Although, when it comes to adding another potato to our mash, or a carrot to the vegetables, we often have too much (we do use it for leftovers, though).
Instead, you could use a portion planner to make sure you are making the right amount and not overeating.
Leftovers for lunch
My kids are terrible for leaving food on their plates.
We don’t waste it, though but instead pop the leftovers into a Tupperware pot and keep it for lunch the next day.
You could even take it to work if you have the facility to reheat it.
Have a use-it-up meal day
One day a week, instead of cooking a meal with new items, hunt around the cupboards and fridge for leftovers and use food that might otherwise get overlooked.
Make more than you need
If you’ve bought the same meat on a 3 for £10 offer and don’t want to eat the same thing a few days in a row, then batch cook.

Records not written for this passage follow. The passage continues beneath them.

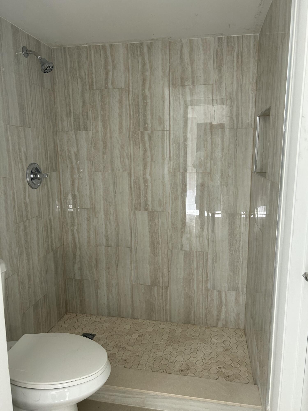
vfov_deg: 67.3
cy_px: 206
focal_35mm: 26
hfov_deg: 53.1
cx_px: 154
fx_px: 308
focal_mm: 5.7
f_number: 1.5
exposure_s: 1/121
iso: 125
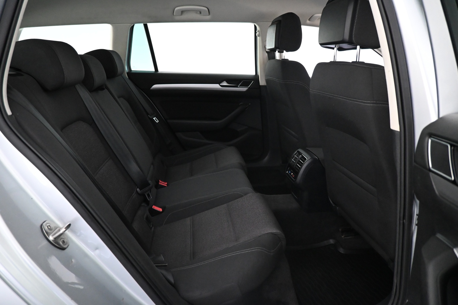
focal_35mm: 24
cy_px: 152
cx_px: 229
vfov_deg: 53.1
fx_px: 305
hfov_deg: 73.7
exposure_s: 1/60
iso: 4500
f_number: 3.5
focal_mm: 16
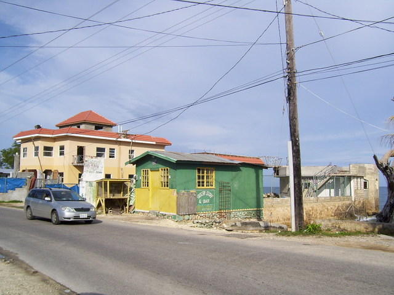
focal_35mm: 36
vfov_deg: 39.7
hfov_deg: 51.4
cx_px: 197
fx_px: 410
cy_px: 148
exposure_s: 1/1000
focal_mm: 6
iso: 80
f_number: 4.8
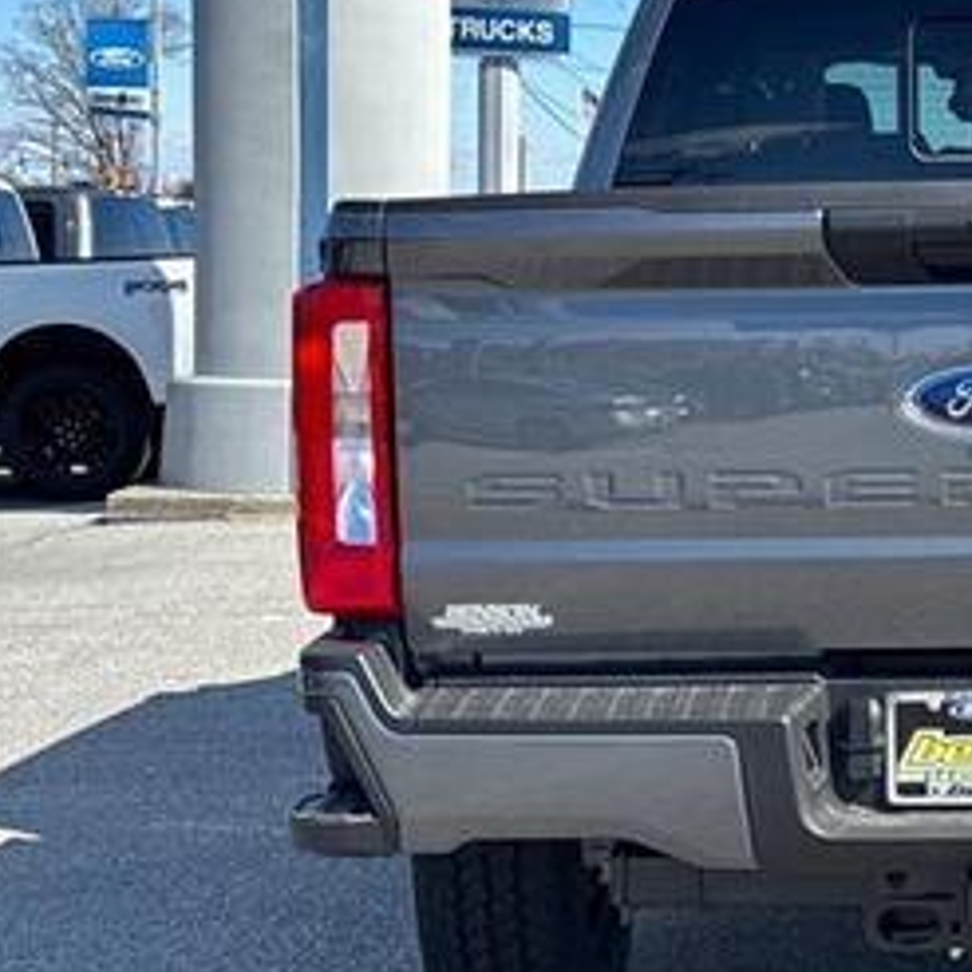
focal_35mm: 87
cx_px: 972
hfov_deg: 19.4
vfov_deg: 19.9
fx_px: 2764
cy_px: 529
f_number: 1.78
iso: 64
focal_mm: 6.76
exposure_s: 1/2415
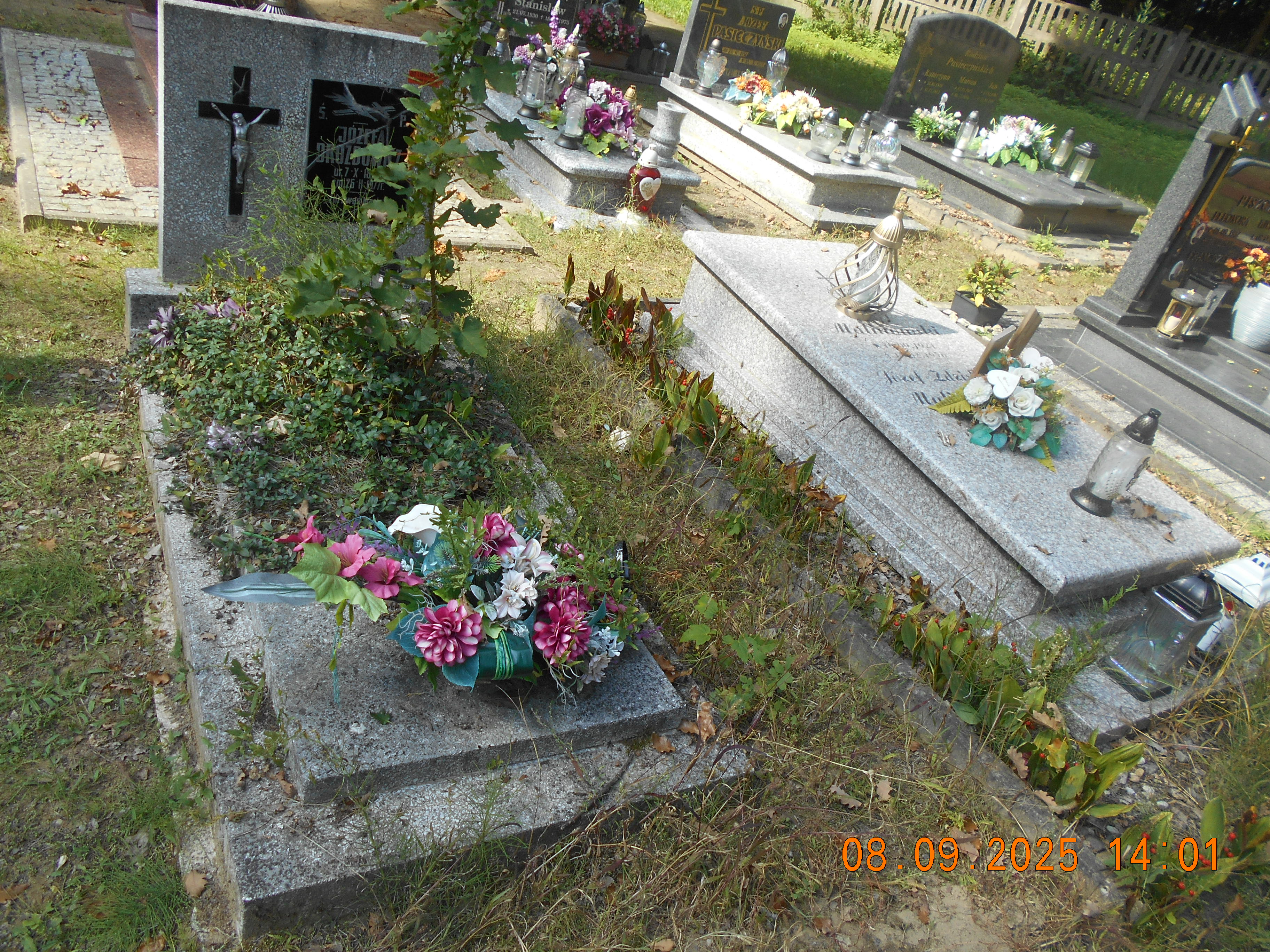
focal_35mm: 26
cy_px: 476
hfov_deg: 67.3
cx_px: 635
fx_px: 954
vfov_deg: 53.1
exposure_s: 1/250
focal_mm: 4.6
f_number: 3.2
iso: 80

Double up on all your ingredients and, once cooked, store the other portions away in the freezer to eat at a different time.
It will also save you time on another day when you don’t fancy spending time cooking.
Store food correctly
If you leave cereal open in the box, it will likely go stale quicker. Try popping it into an airtight container, and it will keep fresher for longer.
It’s the same for things like bread. If you like bread but aren’t going to get through a whole loaf in a few days, then take out what you’ll use and store the rest in the freezer, only taking out what you actually need to eat.
There’s an app for that
If you’ve got no other choice and won’t be able to eat it yourself, you could pass your food on to others using the community food sharing app Olio.
And this is just the start of saving money on food! Take a look at our in-depth guide on how to save money on groceries with plenty of ideas and ways to cut your food shopping.
Use a community fridge
A community fridge allows you to prevent yourself and other people and businesses from wasting food.
You either donate your own good food or take food out of the fridge to use yourself.